Views from a Latah Kitchen Table

Monday, October 02, 2006

Classic Two-Cheese Macaroni

I love comfort food, and to celebrate the first day of October I decided to make one of my favorite comfort foods, Macaroni and Cheese. I tried a new recipe from Cooking Light.
I topped it with some toasted garlic bread crumbs I made from a loaf of Bouzie's bread. It turned out creamy and tasty with a nice crunchy garlicy top.

Classic Two-Cheese Macaroni

1/4 cup flour
2 1/2 cups 1 percent milk
1 cup (4 ounces) shredded extra-sharp Cheddar cheese, divided
6 ounces light processed cheese, cubed (such as Velveeta Light)
6 cups hot cooked elbow macaroni (about 3 cups uncooked)
1/4 teaspoon salt
Cooking spray
Preheat oven to 375 degrees. Lightly spoon flour into a dry measuring cup, and level with a knife. Heat a large saucepan over medium heat; add flour. Gradually add milk, stirring with a whisk until blended. Cook until thick (about 8 minutes), stirring frequently. Stir in 2/3 cup Cheddar cheese and processed cheese; cook 3 minutes or until cheese melts, stirring frequently. Remove from heat; stir in macaroni and salt. Spoon the mixture into a 2-quart casserole dish coated with cooking spray. Sprinkle with remaining Cheddar cheese. Bake at 375 degrees for 25 minutes or until bubbly.

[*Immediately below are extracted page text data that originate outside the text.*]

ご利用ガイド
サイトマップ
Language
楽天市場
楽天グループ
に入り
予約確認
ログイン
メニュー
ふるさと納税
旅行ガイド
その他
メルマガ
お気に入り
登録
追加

At 11:00 PM, Anonymous Anonymous said...

what is it about macaroni and cheeses? I have yet to meet anyone who does not like it.


At 1:46 PM, Blogger Karla said...

Boy that sounds good, with the garlic bread crumbs on top.

At 7:19 PM, Blogger Jennifer said...

Gotta love the ghetto cheese! Looks yummy!

At 3:15 PM, Blogger jennifer n said...

There is something about Velveeta cheese that rounds out a cheddar cheese macaroni.

At 7:50 PM, Anonymous Anonymous said...

Velveeta and american cheese melts very well and keeps a creamy texture. I am not sure why, but i have made some awesome cheese sauces using each one.